“I’m well aware that these are not things that go away,” Cho says from his new perch in Palo Alto, Calif. “I’m trying to get back on my feet. I’m trying to hopefully start a healthy business” that will help pay off his back taxes.
“It’s nightmare that won’t go away,” he adds.
Last year, Cho cut a deal with the D.C. Office of the Attorney General to repay the $190,000 he owes in sales taxes from his Murky Coffee shop on Capitol Hill, which closed in February 2008. Cho agreed to a five-year probation, community service and a repayment plan that started with regular installments of $276. After 11 of them, the payments would balloon to $3,900. According to D.C. Superior Court records, Cho has not made a payment since December 2010.
Which is considerably better than his track record with Arlington County, where Cho has not submitted a payment since 2009, notes Chris Sadowski, deputy treasurer for ligitation in the Office of the Treasurer in Arlington. As of February, Cho owed the county more than $56,000 in meals taxes for his Murky Coffee shop in Clarendon, which closed in May 2009. “The number has likely gone up because of interest,” Sadowski adds.
Because he’s on probation in Washington, Cho requested permission from the court to move to California. D.C. Superior Court agreed to the request on Dec. 15, according to records. The D.C. Office of the Attorney General refused to speak on the record about Cho’s move, because the case is ongoing.
Cho had no legal obligation to seek Arlington’s permission to move, so he did not inform officials there of his relocation. Regardless, county officials were aware of his move, and they’re considering a number of options to make sure Cho pays his Arlington taxes. Sadowski says that the so-called “long-arm jurisdiction” would allow Arlington to seek remedies from Cho, even from his new home across the country.
Arlington County Treasurer Frank O’Leary says the county would first have to seek a civil judgment against Cho in court. A firm that Arlington County retains, Linebarger Goggan Blair & Sampson, which practices law in California, could then enforce the judgment in courts out there. “The other course would be to proceed as a criminal matter,” O’Leary notes, much like Arlington did last year with the Roberto Donna case, in which the Italian chef pleaded guilty to embezzlement of more than $150,000 in meals taxes from his now-closed Bebo Trattoria.
Cho has no interest, he says, in letting things get that bad, in either jurisdiction. The coffee man says he and his partner, Trish Rothgeb, moved out west to be closer to Cho’s children, who live with their mother in Seattle. He also notes that Rothgeb hails from the San Jose area.
Cho says he didn’t realize he was behind on his payments to the District of Columbia. “I will check on that,” he says. “If there’s a problem, I will resolve it immediately.”

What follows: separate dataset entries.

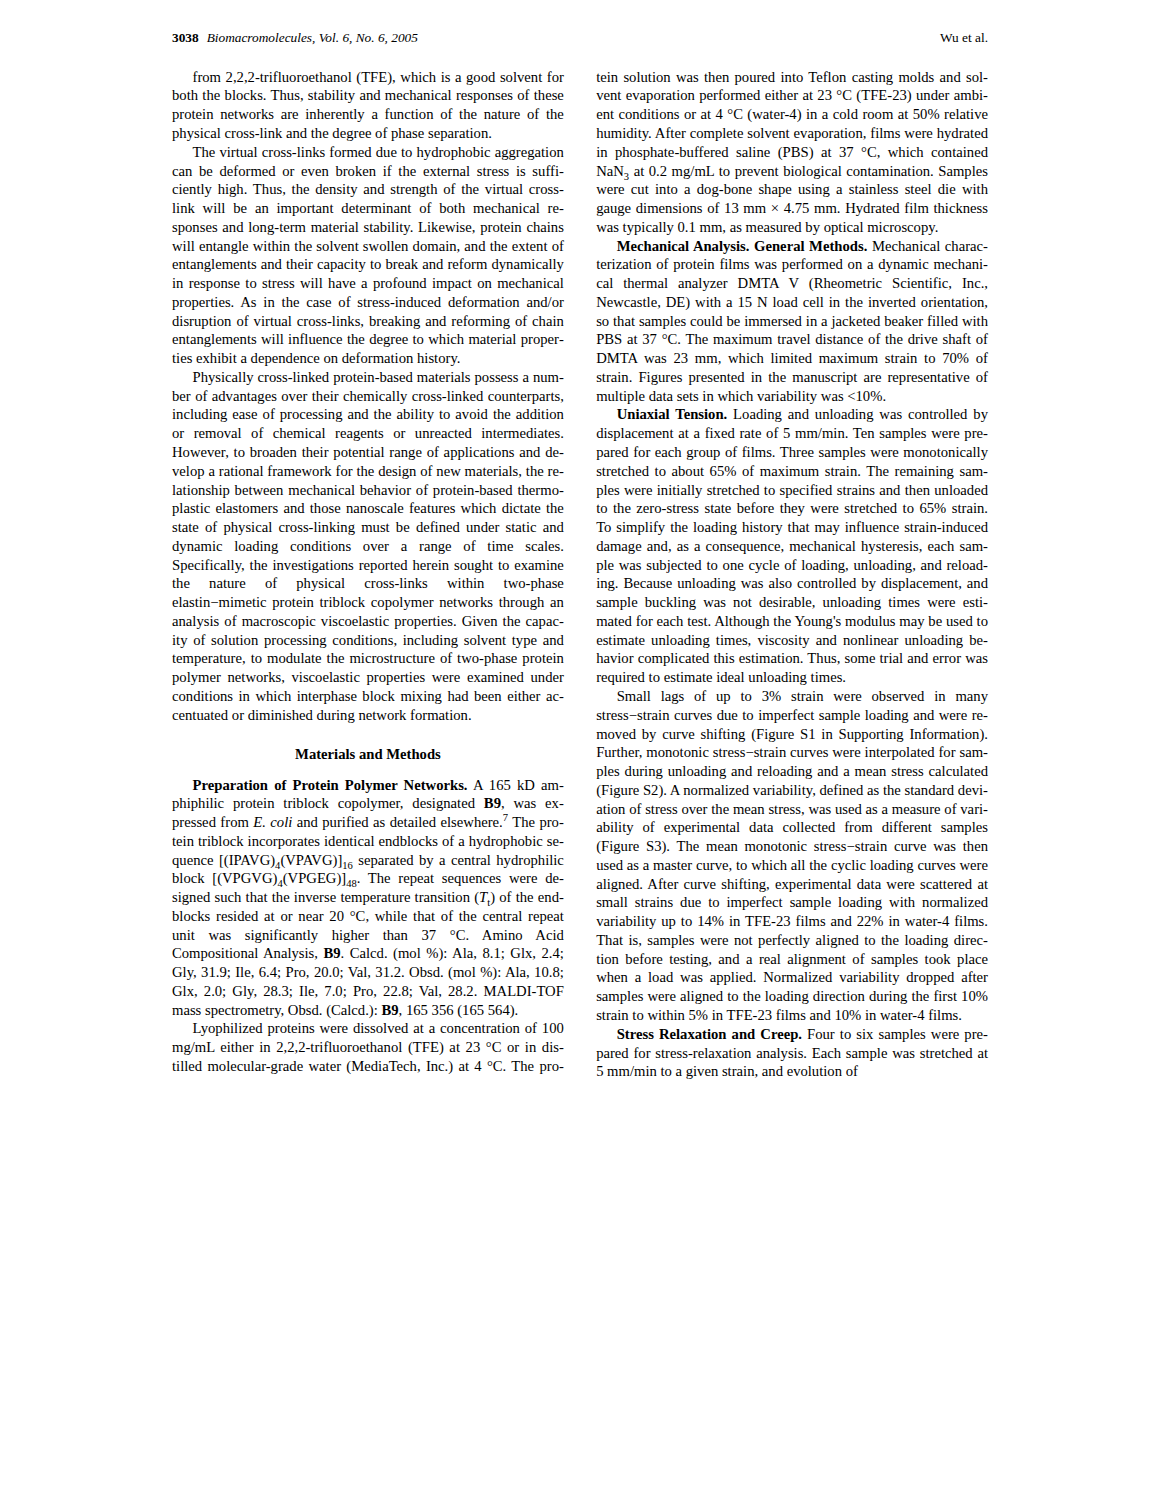3038 Biomacromolecules, Vol. 6, No. 6, 2005 Wu et al.
from 2,2,2-trifluoroethanol (TFE), which is a good solvent for both the blocks. Thus, stability and mechanical responses of these protein networks are inherently a function of the nature of the physical cross-link and the degree of phase separation.
The virtual cross-links formed due to hydrophobic aggregation can be deformed or even broken if the external stress is sufficiently high. Thus, the density and strength of the virtual cross-link will be an important determinant of both mechanical responses and long-term material stability. Likewise, protein chains will entangle within the solvent swollen domain, and the extent of entanglements and their capacity to break and reform dynamically in response to stress will have a profound impact on mechanical properties. As in the case of stress-induced deformation and/or disruption of virtual cross-links, breaking and reforming of chain entanglements will influence the degree to which material properties exhibit a dependence on deformation history.
Physically cross-linked protein-based materials possess a number of advantages over their chemically cross-linked counterparts, including ease of processing and the ability to avoid the addition or removal of chemical reagents or unreacted intermediates. However, to broaden their potential range of applications and develop a rational framework for the design of new materials, the relationship between mechanical behavior of protein-based thermoplastic elastomers and those nanoscale features which dictate the state of physical cross-linking must be defined under static and dynamic loading conditions over a range of time scales. Specifically, the investigations reported herein sought to examine the nature of physical cross-links within two-phase elastin−mimetic protein triblock copolymer networks through an analysis of macroscopic viscoelastic properties. Given the capacity of solution processing conditions, including solvent type and temperature, to modulate the microstructure of two-phase protein polymer networks, viscoelastic properties were examined under conditions in which interphase block mixing had been either accentuated or diminished during network formation.
Materials and Methods
Preparation of Protein Polymer Networks. A 165 kD amphiphilic protein triblock copolymer, designated B9, was expressed from E. coli and purified as detailed elsewhere.7 The protein triblock incorporates identical endblocks of a hydrophobic sequence [(IPAVG)4(VPAVG)]16 separated by a central hydrophilic block [(VPGVG)4(VPGEG)]48. The repeat sequences were designed such that the inverse temperature transition (Tt) of the endblocks resided at or near 20 °C, while that of the central repeat unit was significantly higher than 37 °C. Amino Acid Compositional Analysis, B9. Calcd. (mol %): Ala, 8.1; Glx, 2.4; Gly, 31.9; Ile, 6.4; Pro, 20.0; Val, 31.2. Obsd. (mol %): Ala, 10.8; Glx, 2.0; Gly, 28.3; Ile, 7.0; Pro, 22.8; Val, 28.2. MALDI-TOF mass spectrometry, Obsd. (Calcd.): B9, 165 356 (165 564).
Lyophilized proteins were dissolved at a concentration of 100 mg/mL either in 2,2,2-trifluoroethanol (TFE) at 23 °C or in distilled molecular-grade water (MediaTech, Inc.) at 4 °C. The protein solution was then poured into Teflon casting molds and solvent evaporation performed either at 23 °C (TFE-23) under ambient conditions or at 4 °C (water-4) in a cold room at 50% relative humidity. After complete solvent evaporation, films were hydrated in phosphate-buffered saline (PBS) at 37 °C, which contained NaN3 at 0.2 mg/mL to prevent biological contamination. Samples were cut into a dog-bone shape using a stainless steel die with gauge dimensions of 13 mm × 4.75 mm. Hydrated film thickness was typically 0.1 mm, as measured by optical microscopy.
Mechanical Analysis. General Methods. Mechanical characterization of protein films was performed on a dynamic mechanical thermal analyzer DMTA V (Rheometric Scientific, Inc., Newcastle, DE) with a 15 N load cell in the inverted orientation, so that samples could be immersed in a jacketed beaker filled with PBS at 37 °C. The maximum travel distance of the drive shaft of DMTA was 23 mm, which limited maximum strain to 70% of strain. Figures presented in the manuscript are representative of multiple data sets in which variability was <10%.
Uniaxial Tension. Loading and unloading was controlled by displacement at a fixed rate of 5 mm/min. Ten samples were prepared for each group of films. Three samples were monotonically stretched to about 65% of maximum strain. The remaining samples were initially stretched to specified strains and then unloaded to the zero-stress state before they were stretched to 65% strain. To simplify the loading history that may influence strain-induced damage and, as a consequence, mechanical hysteresis, each sample was subjected to one cycle of loading, unloading, and reloading. Because unloading was also controlled by displacement, and sample buckling was not desirable, unloading times were estimated for each test. Although the Young's modulus may be used to estimate unloading times, viscosity and nonlinear unloading behavior complicated this estimation. Thus, some trial and error was required to estimate ideal unloading times.
Small lags of up to 3% strain were observed in many stress−strain curves due to imperfect sample loading and were removed by curve shifting (Figure S1 in Supporting Information). Further, monotonic stress−strain curves were interpolated for samples during unloading and reloading and a mean stress calculated (Figure S2). A normalized variability, defined as the standard deviation of stress over the mean stress, was used as a measure of variability of experimental data collected from different samples (Figure S3). The mean monotonic stress−strain curve was then used as a master curve, to which all the cyclic loading curves were aligned. After curve shifting, experimental data were scattered at small strains due to imperfect sample loading with normalized variability up to 14% in TFE-23 films and 22% in water-4 films. That is, samples were not perfectly aligned to the loading direction before testing, and a real alignment of samples took place when a load was applied. Normalized variability dropped after samples were aligned to the loading direction during the first 10% strain to within 5% in TFE-23 films and 10% in water-4 films.
Stress Relaxation and Creep. Four to six samples were prepared for stress-relaxation analysis. Each sample was stretched at 5 mm/min to a given strain, and evolution of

As for Arlington, Cho claims that he tried calling the county a few months before he left for California to work out a plan for his taxes, but never heard back from anyone. He says he can’t pay back money he doesn’t have. Until he and Rothgeb can get Wrecking Ball established and operating, he doesn’t have much ability to generate income. Cho says the company is owned by Rothgeb; technically, Cho’s an employee.
“I’m still trying to figure out a way to make some money and try to get back on my feet,” Cho says. “I want to work it out to everyone’s satisfaction.”